I was so fascinated by this principle that I began applying it to our lives as Christians. I realized that we hold on to so many things in our lives that they put a huge burden on us and impede our relationship with God.
So what are the things we hold on to?
- We hold onto various habits and sins, not desiring to give them up because they give us a little pleasure.
- We hold on to grudges against many people resulting in us being angry, resentful and unhappy.
- We hold on to people and past broken relationships sometimes years after things ended, constantly asking ourselves what if?
- We hold onto our old fixed mindsets, often displaying stubbornness and a refusal to change.
- We hold on to our past achievements often allowing them to become a source of pride and an impediment to our further growth.
The things we hold on to place a huge burden on us and those around us. We tend to get bogged down and prevent the Spirit of God from working in our lives. It is worth asking ourselves how we will spiritually benefit by all that we hold on to.
Jesus told his disciples the parable of the rich man. The rich man said, ‘I will pull down my barns and build larger ones, and there I will store all my grain and my goods. And I will say to my soul, Soul, you have ample goods laid up for many years; relax, eat, drink, be merry.’ But God said to him, ‘You fool! This very night your life is being demanded of you. And the things you have prepared, whose will they be?’ So it is with those who store up treasures for themselves but are not rich toward God.”
~ Luke 12:18-21
This passage perfectly illustrates the principle of “death cleaning” and the need to cleanse ourselves of our bad habits and let go of the anger, unforgiveness, old mindset, past hurt relationships and so much more that we have held on to for years, simply because there may be no tomorrow to do it.
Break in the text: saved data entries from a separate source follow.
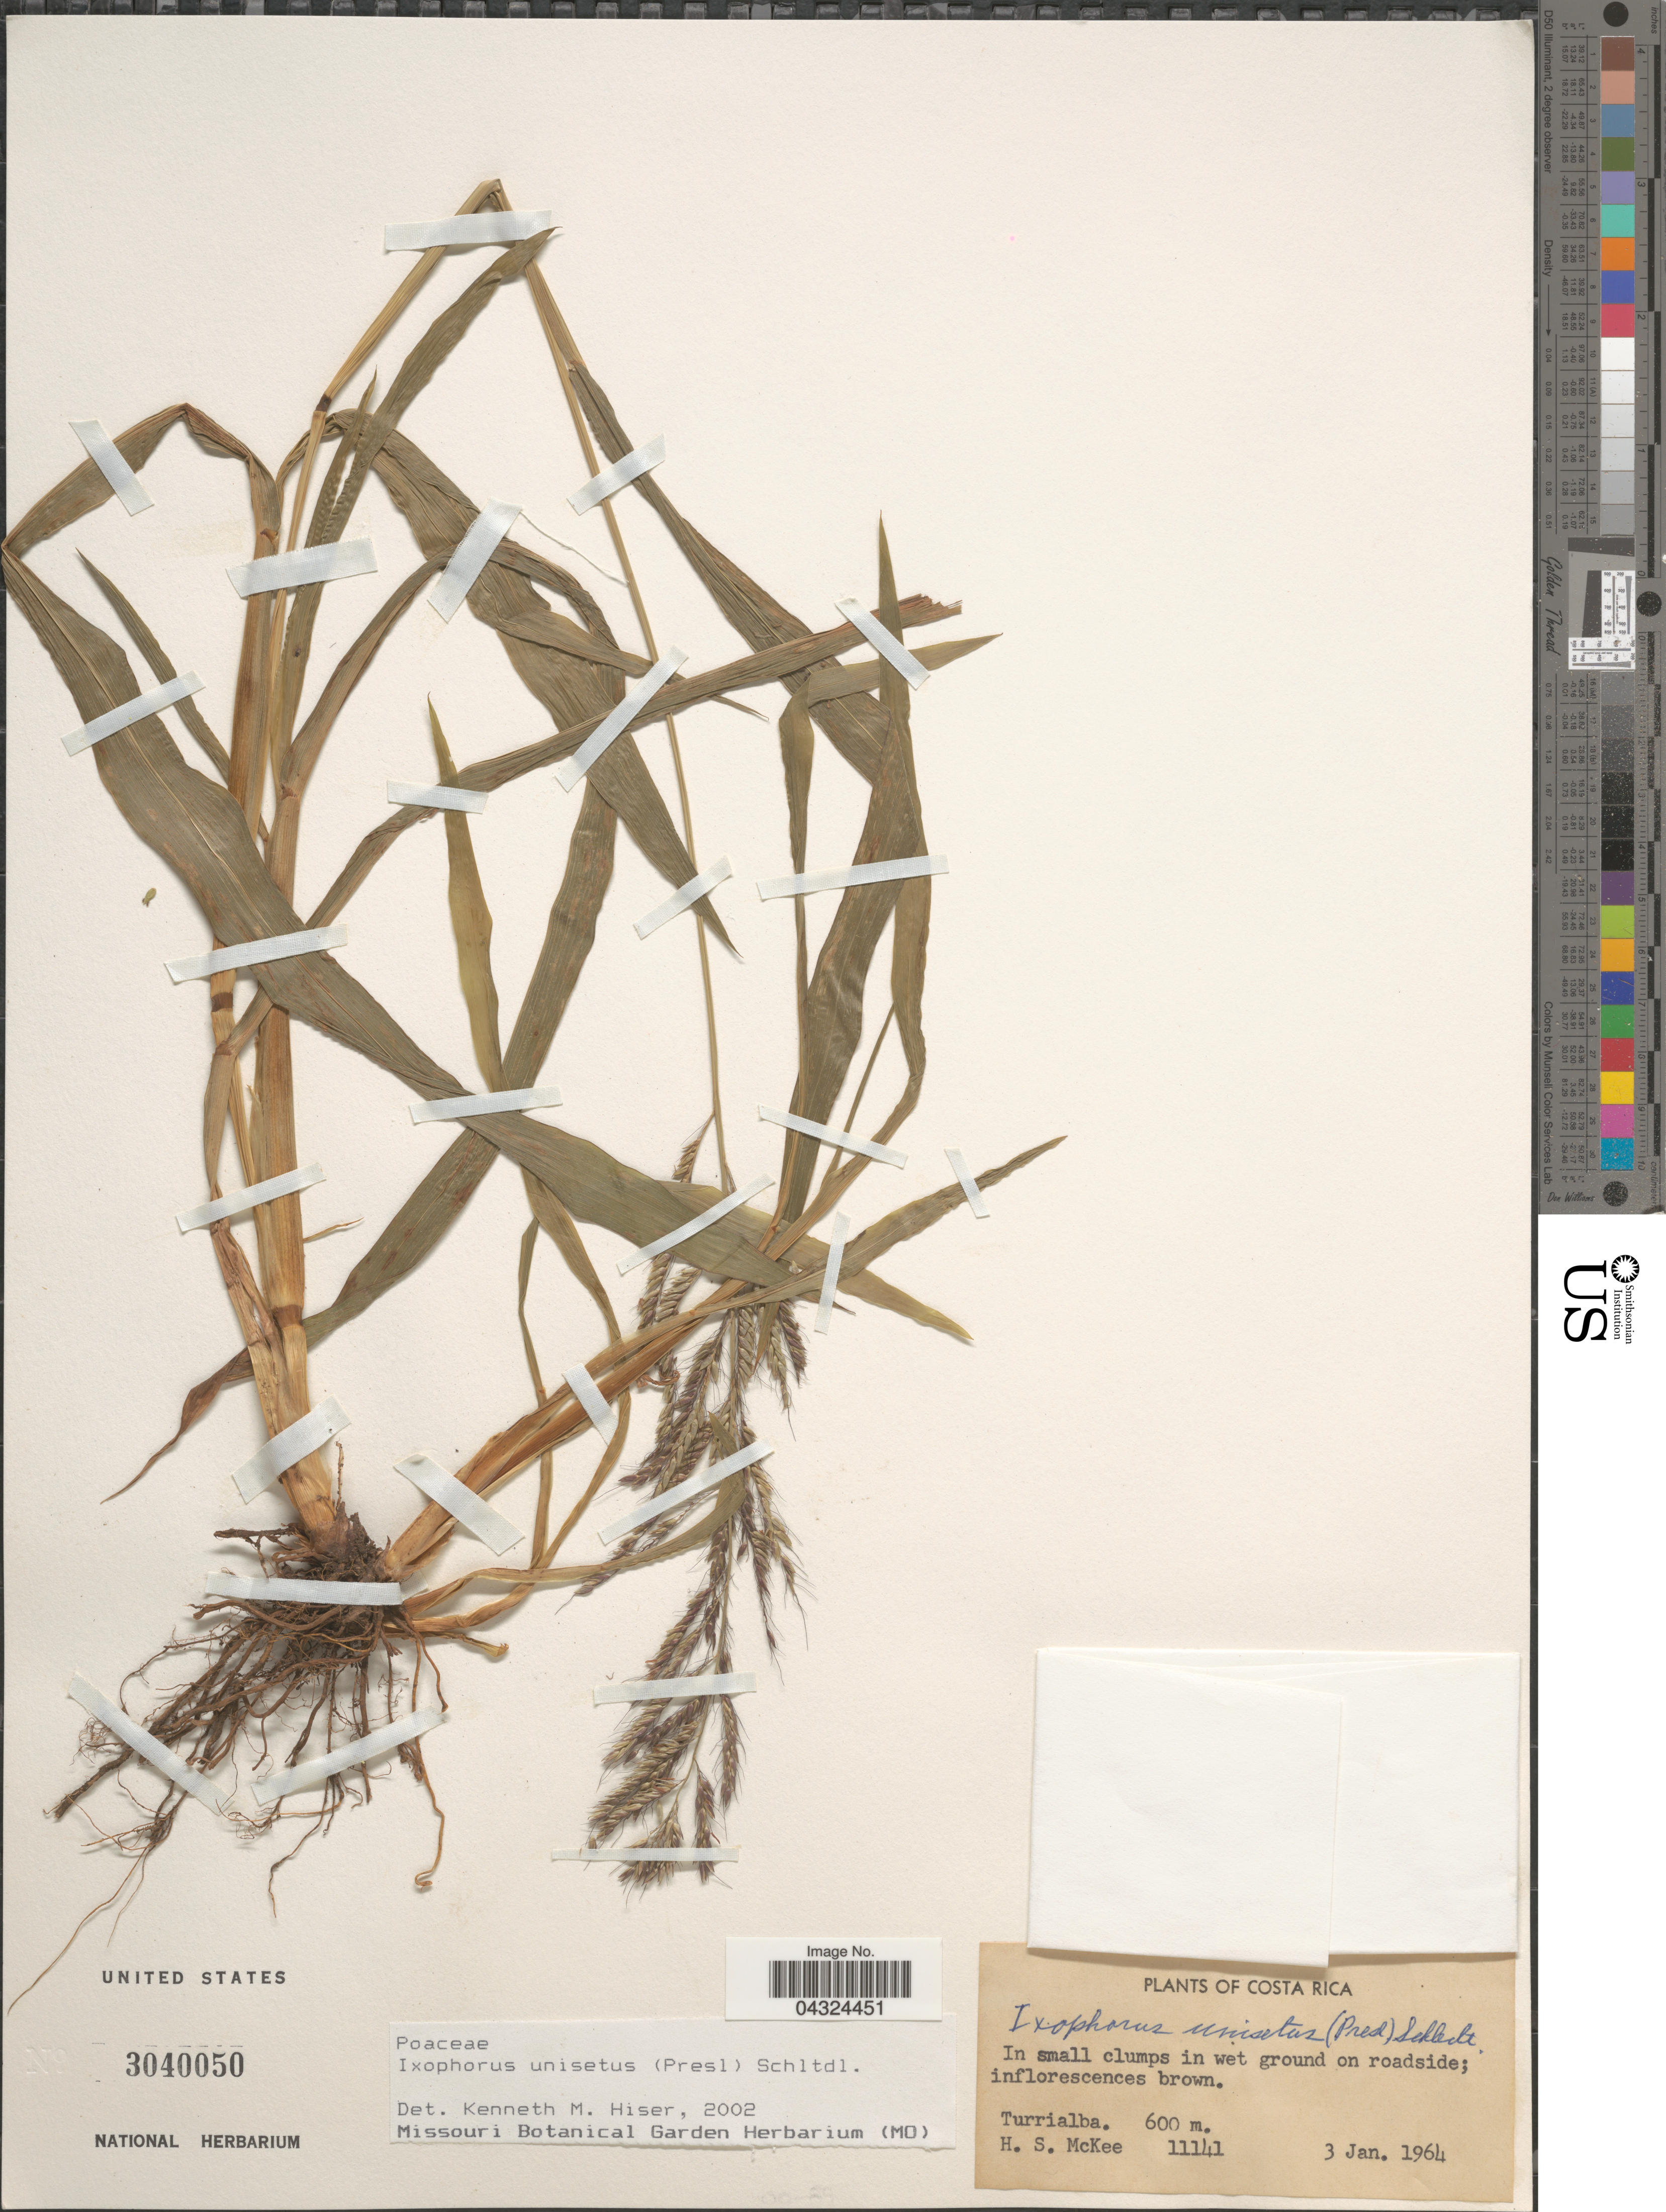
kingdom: Plantae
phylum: Tracheophyta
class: Liliopsida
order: Poales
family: Poaceae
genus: Ixophorus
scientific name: Ixophorus unisetus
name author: (J. Presl) Schltdl.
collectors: H. S. McKee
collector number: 11141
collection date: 1964-01-03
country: Costa Rica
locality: Turrialba.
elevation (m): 600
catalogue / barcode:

Growing up as a teenager, I had built up resentment and unforgiveness against a lot of people in college which lasted for long periods ranging from several months to years. It was only when I was able to let go of my hurt and pain through the grace of God did I experience a huge burden being lifted off me.
One of the hardest lessons in life is letting go. Whether it is guilt, anger, love, loss of a loved one, etc., prophet Isaiah writes,
“Do not remember the former things or consider the things of old. I am about to do a new thing; now it springs forth, do you not perceive it?”
~ Isaiah 43:18-19
Jesus urges us not to cling to the past but rather look to the future in hope. Let us reflect on the various things and people that we hold on to and pray for the grace to let go. As St. Francis of Assisi said,
“People lose everything they leave behind in this world; but they carry with them the rewards of charity and alms which they gave, for which they will have a reward from the Lord.”